-- How to complete this task --
Please give back word for word the lines of the material below between the line containing "2020-12-18: 110 -> 104.5" and the line containing "2021-01-10: 120 -> 125.6", inclusive.

-- Available data --
<<<<

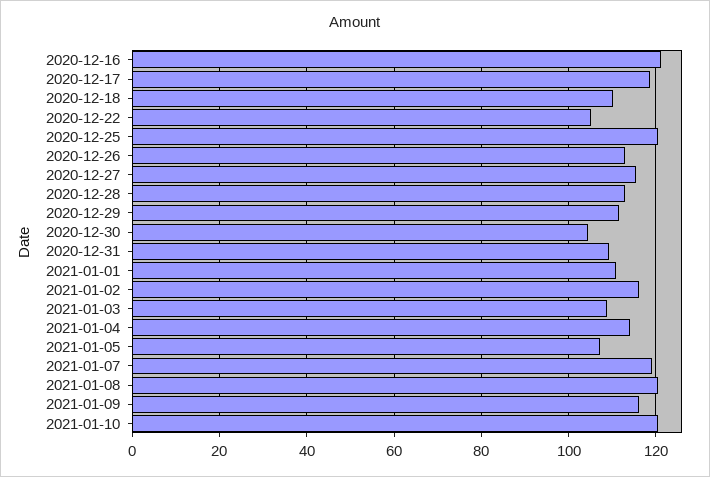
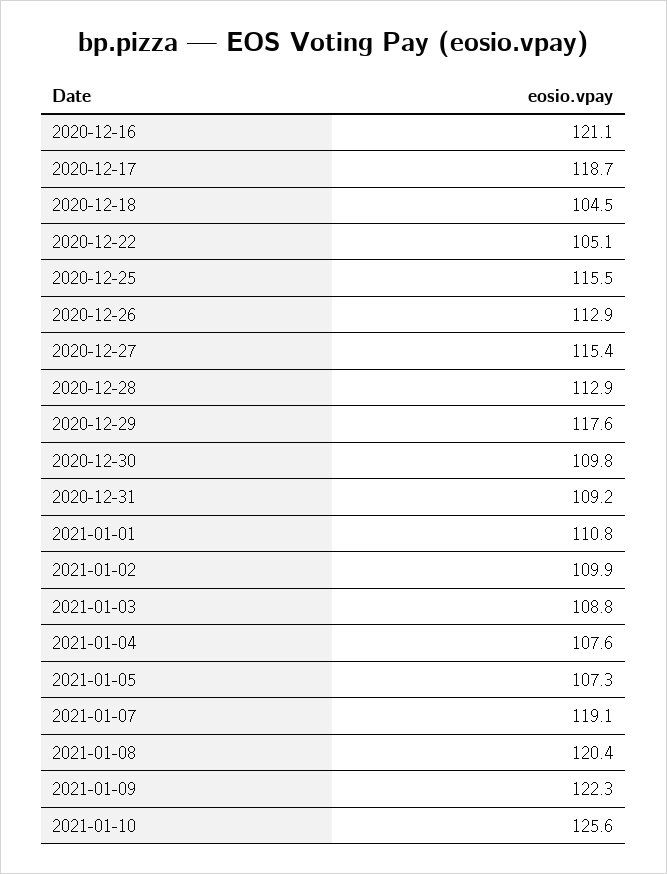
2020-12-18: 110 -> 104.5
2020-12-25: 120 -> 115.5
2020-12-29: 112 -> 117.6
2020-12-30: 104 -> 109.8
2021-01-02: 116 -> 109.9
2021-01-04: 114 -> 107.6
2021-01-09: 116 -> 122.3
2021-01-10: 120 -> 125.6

>>>>
<<<<

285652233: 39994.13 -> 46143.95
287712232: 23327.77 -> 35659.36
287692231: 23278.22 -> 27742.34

>>>>

-- Answer to this problem --
2020-12-18: 110 -> 104.5
2020-12-25: 120 -> 115.5
2020-12-29: 112 -> 117.6
2020-12-30: 104 -> 109.8
2021-01-02: 116 -> 109.9
2021-01-04: 114 -> 107.6
2021-01-09: 116 -> 122.3
2021-01-10: 120 -> 125.6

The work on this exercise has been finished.